YOUR GOAL -
From the post about linking the MKL libraries, list every name that contains a numeral.

[TEXT PASSAGE Boundary: Start]

Disappointingly enough, the configuration files are quite out of date,
especially for what the libraries link are concerned.
And here comes to play the extremely useful Intel Math Kernel Library
Link Line Advisor;http://software.intel.com/en-us/articles/intel-mkl-
link-line-advisor/
I could manage to link correctly the MKL libraries both for
Linux-x86-64-intel.sopt and Linux-x86-64-gfortran.sopt
architectures.Of course I'm more interested in the parallel versions,
both MPI and OpenMP.
First of all, I've been using MPICH2 for some years, quite satisfied
with it, but I see that most of the codes (included libraries) now
rely on
openmpi; it should be the same, but it is much simpler to download and
compile a new parallel environment rather than hacking calls to mpi
libraries. Done, I have now openmpi-1.4.3, both with ifort and
gfortran.

[TEXT PASSAGE Boundary: End]
[STORED DATA Boundary: Start]

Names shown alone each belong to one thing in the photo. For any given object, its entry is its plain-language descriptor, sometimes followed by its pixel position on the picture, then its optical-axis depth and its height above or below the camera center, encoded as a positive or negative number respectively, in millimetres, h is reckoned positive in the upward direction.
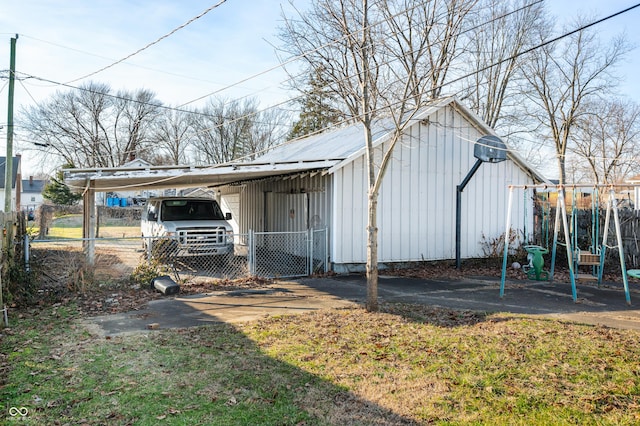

[STORED DATA Boundary: End]

RESULT OF THIS EXERCISE -
Linux-x86-64-intel.sopt
Linux-x86-64-gfortran.sopt
MPICH2
openmpi-1.4.3